Please restate the data that follows word for word, with the pictures left out.

> [PROVIDED ENTRIES]
================================
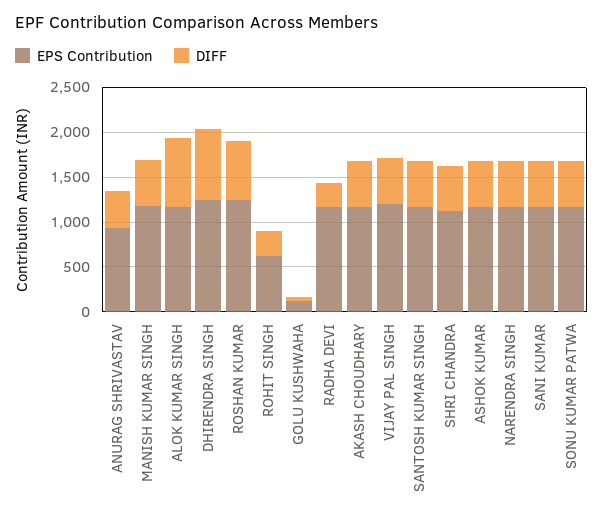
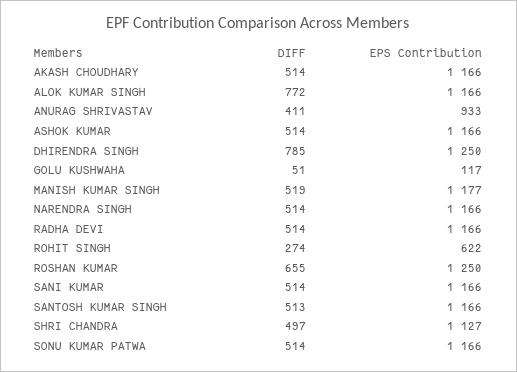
DIFF, RADHA DEVI: 300 -> 514
EPS Contribution, VIJAY PAL SINGH: 1200 -> none
DIFF, VIJAY PAL SINGH: 500 -> none

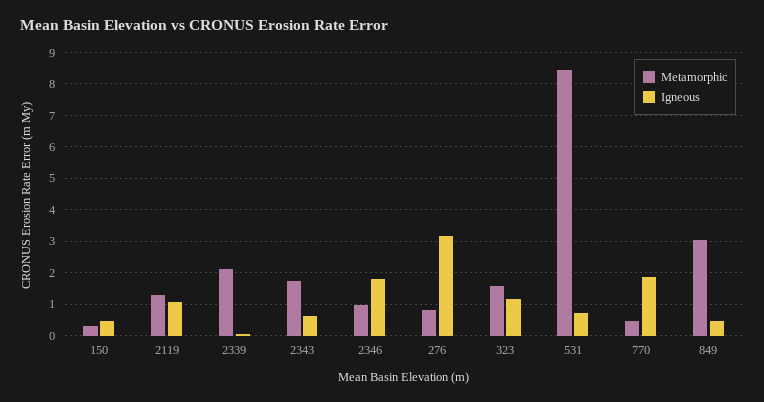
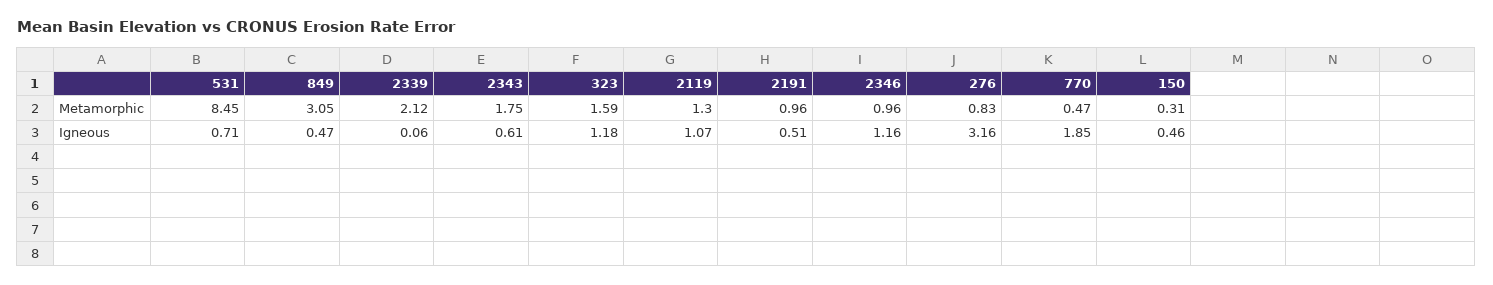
Igneous, 2346: 1.8 -> 1.16
Metamorphic, 2191: none -> 0.96
Igneous, 2191: none -> 0.51

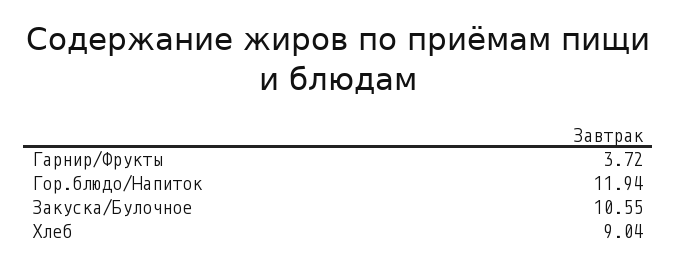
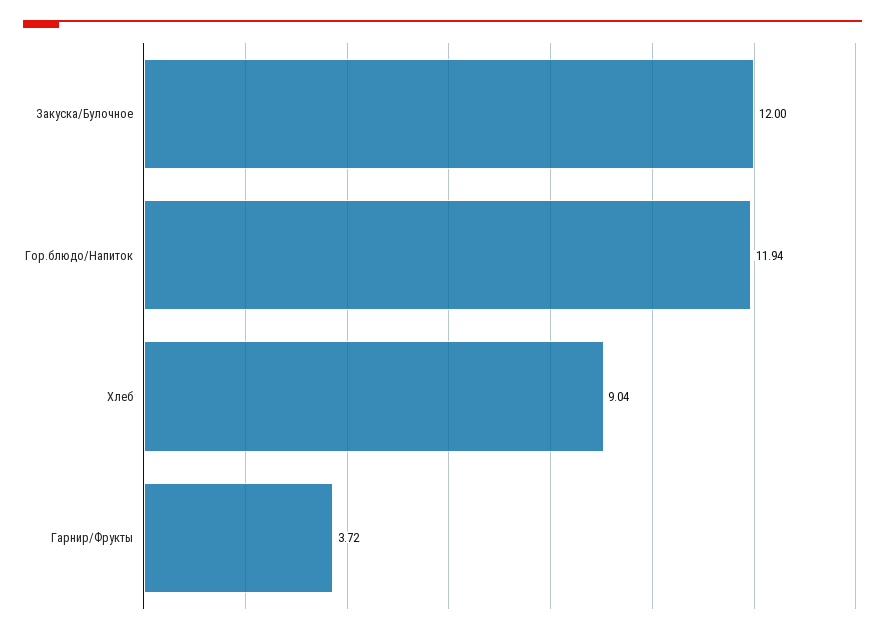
Закуска/Булочное: 10.55 -> 12

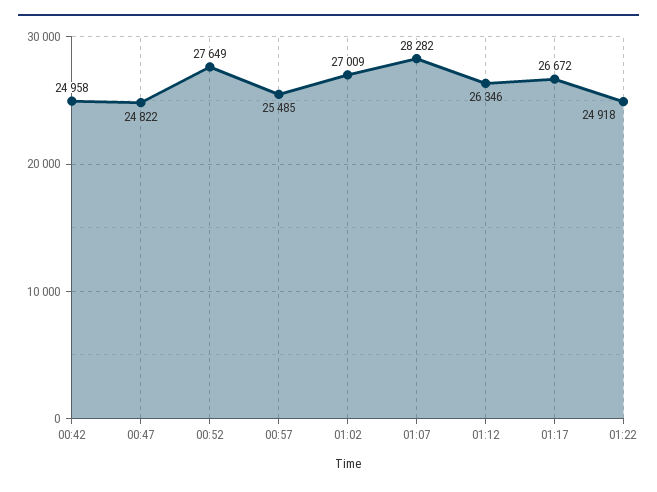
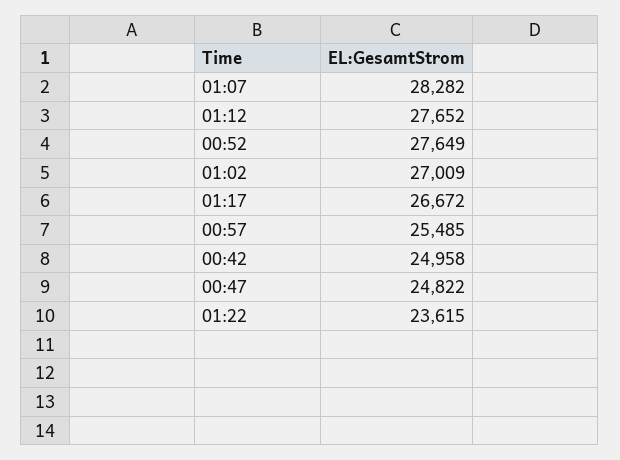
01:12: 26346 -> 27652
01:22: 24918 -> 23615

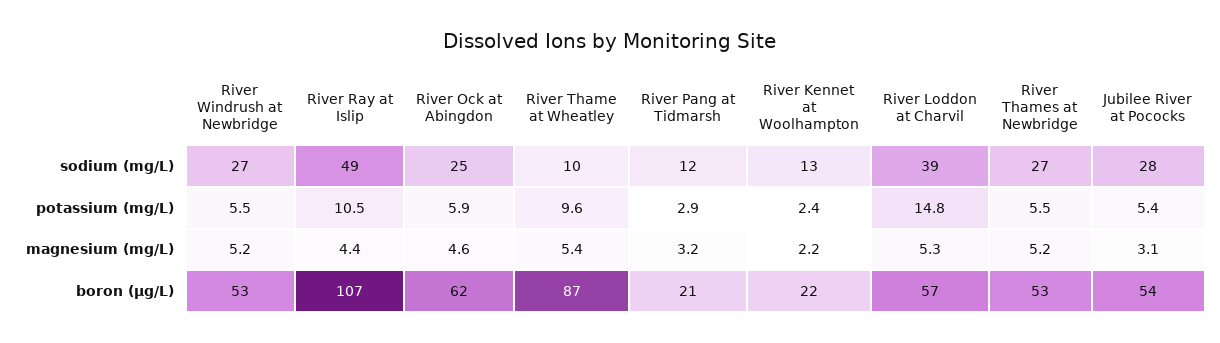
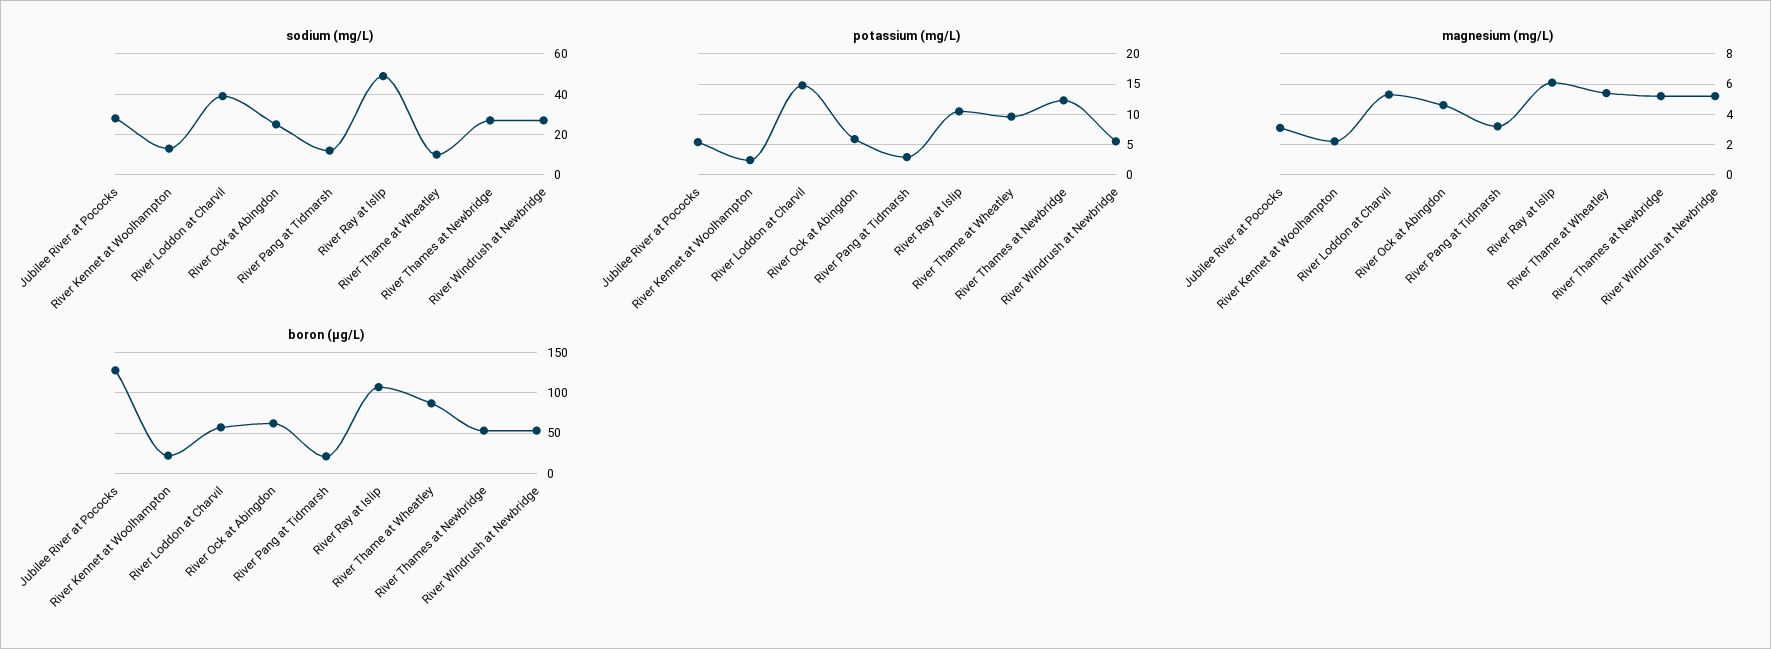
potassium (mg/L), River Thames at Newbridge: 5.5 -> 12
magnesium (mg/L), River Ray at Islip: 4.4 -> 6
boron (µg/L), Jubilee River at Pococks: 54 -> 130

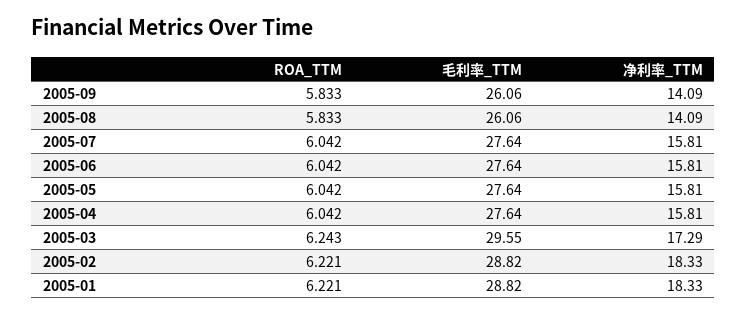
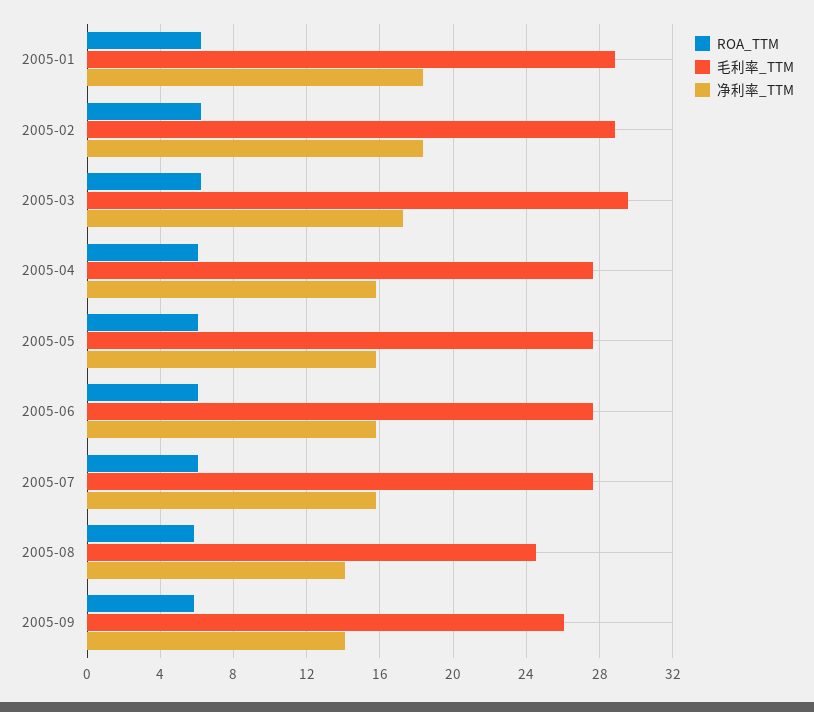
毛利率_TTM, 2005-08: 26.06 -> 24.5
================================
> [EXERCISE RESPONSE]
DIFF, RADHA DEVI: 300 -> 514
EPS Contribution, VIJAY PAL SINGH: 1200 -> none
DIFF, VIJAY PAL SINGH: 500 -> none

Igneous, 2346: 1.8 -> 1.16
Metamorphic, 2191: none -> 0.96
Igneous, 2191: none -> 0.51

Закуска/Булочное: 10.55 -> 12

01:12: 26346 -> 27652
01:22: 24918 -> 23615

potassium (mg/L), River Thames at Newbridge: 5.5 -> 12
magnesium (mg/L), River Ray at Islip: 4.4 -> 6
boron (µg/L), Jubilee River at Pococks: 54 -> 130

毛利率_TTM, 2005-08: 26.06 -> 24.5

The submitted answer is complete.